Word for word, write the lines below out again, with no pictures.

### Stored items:

◆ ◆ ◆ ◆

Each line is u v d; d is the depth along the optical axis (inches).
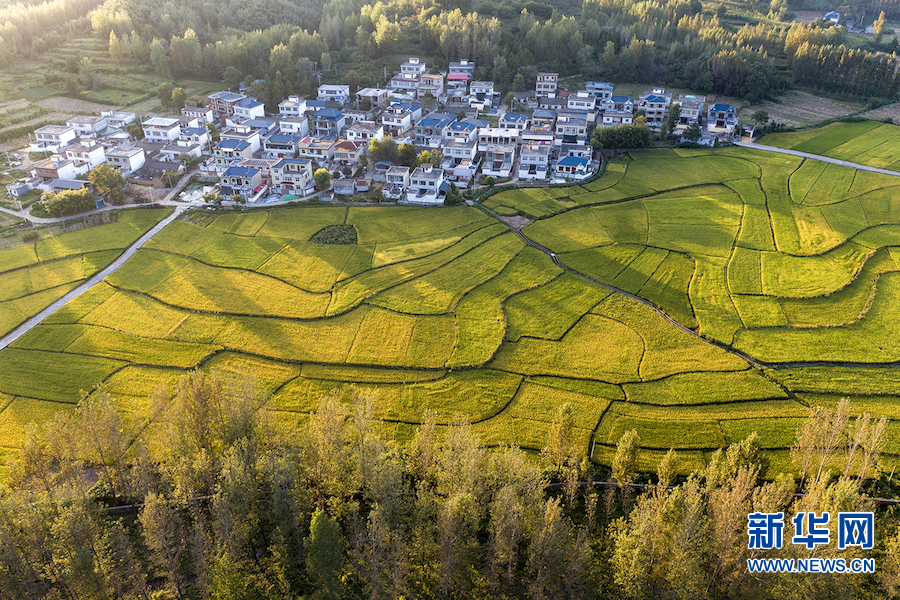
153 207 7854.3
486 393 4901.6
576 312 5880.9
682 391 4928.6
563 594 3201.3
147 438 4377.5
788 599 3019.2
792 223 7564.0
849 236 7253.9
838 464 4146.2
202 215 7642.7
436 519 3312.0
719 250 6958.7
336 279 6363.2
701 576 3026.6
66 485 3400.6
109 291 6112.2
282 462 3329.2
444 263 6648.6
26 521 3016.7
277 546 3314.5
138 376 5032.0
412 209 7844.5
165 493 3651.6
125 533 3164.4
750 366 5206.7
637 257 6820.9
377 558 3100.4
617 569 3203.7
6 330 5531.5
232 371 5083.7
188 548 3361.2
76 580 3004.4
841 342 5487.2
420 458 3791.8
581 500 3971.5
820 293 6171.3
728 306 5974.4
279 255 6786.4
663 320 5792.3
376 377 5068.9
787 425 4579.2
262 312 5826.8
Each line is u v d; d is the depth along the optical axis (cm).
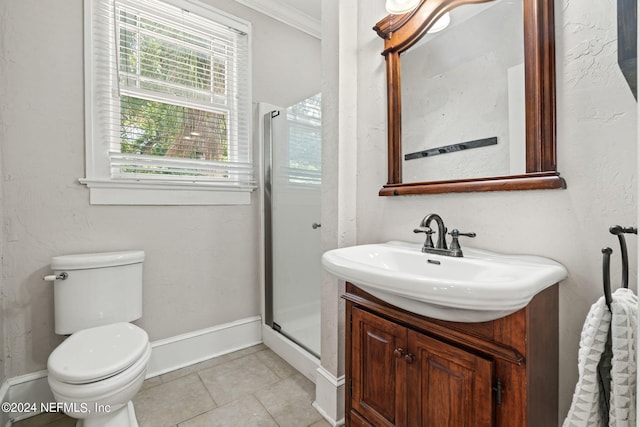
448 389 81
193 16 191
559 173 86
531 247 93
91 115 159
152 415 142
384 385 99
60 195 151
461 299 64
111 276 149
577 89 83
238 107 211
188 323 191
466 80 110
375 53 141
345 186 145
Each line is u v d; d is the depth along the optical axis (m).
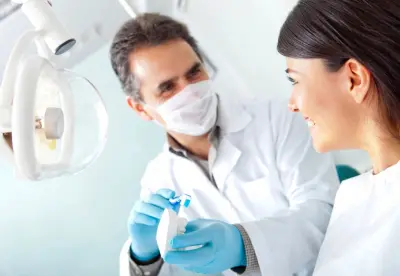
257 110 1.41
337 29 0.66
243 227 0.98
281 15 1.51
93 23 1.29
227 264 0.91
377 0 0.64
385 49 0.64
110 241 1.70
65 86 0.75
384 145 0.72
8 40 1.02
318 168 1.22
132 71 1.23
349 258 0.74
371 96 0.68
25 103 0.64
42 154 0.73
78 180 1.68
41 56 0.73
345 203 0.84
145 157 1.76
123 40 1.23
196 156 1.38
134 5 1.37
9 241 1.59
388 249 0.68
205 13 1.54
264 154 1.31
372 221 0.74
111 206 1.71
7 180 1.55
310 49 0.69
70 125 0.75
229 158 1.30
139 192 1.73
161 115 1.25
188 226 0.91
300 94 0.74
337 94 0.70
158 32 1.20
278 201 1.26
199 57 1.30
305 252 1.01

◆ ◆ ◆ ◆

### Task answer:
Each line is u v d; d is the depth along the optical axis (inches).
153 207 7854.3
486 393 4901.6
576 312 5880.9
682 391 4928.6
563 594 3201.3
147 438 4377.5
788 599 3019.2
792 223 7564.0
849 236 7253.9
838 464 4146.2
202 215 7642.7
436 519 3312.0
719 250 6958.7
336 279 6363.2
701 576 3026.6
66 485 3400.6
109 291 6112.2
282 462 3329.2
444 263 6648.6
26 521 3016.7
277 546 3314.5
138 376 5032.0
412 209 7844.5
165 493 3651.6
125 533 3164.4
750 366 5206.7
637 257 6820.9
377 558 3100.4
617 569 3203.7
6 330 5531.5
232 371 5083.7
188 548 3361.2
76 580 3004.4
841 342 5487.2
420 458 3791.8
581 500 3971.5
820 293 6171.3
728 306 5974.4
279 255 6786.4
663 320 5792.3
376 377 5068.9
787 425 4579.2
262 312 5826.8
Each line is u v d; d is the depth along the optical axis (cm).
448 389 81
193 16 191
559 173 86
531 247 93
91 115 159
152 415 142
384 385 99
60 195 151
461 299 64
111 276 149
577 89 83
238 107 211
188 323 191
466 80 110
375 53 141
345 186 145
Each line is u v d; d is the depth along the optical axis (m).
257 110 1.41
337 29 0.66
243 227 0.98
281 15 1.51
93 23 1.29
227 264 0.91
377 0 0.64
385 49 0.64
110 241 1.70
65 86 0.75
384 145 0.72
8 40 1.02
318 168 1.22
132 71 1.23
349 258 0.74
371 96 0.68
25 103 0.64
42 154 0.73
78 180 1.68
41 56 0.73
345 203 0.84
145 157 1.76
123 40 1.23
196 156 1.38
134 5 1.37
9 241 1.59
388 249 0.68
205 13 1.54
264 154 1.31
372 221 0.74
111 206 1.71
7 180 1.55
310 49 0.69
70 125 0.75
229 158 1.30
139 192 1.73
161 115 1.25
188 226 0.91
300 94 0.74
337 94 0.70
158 32 1.20
278 201 1.26
199 57 1.30
305 252 1.01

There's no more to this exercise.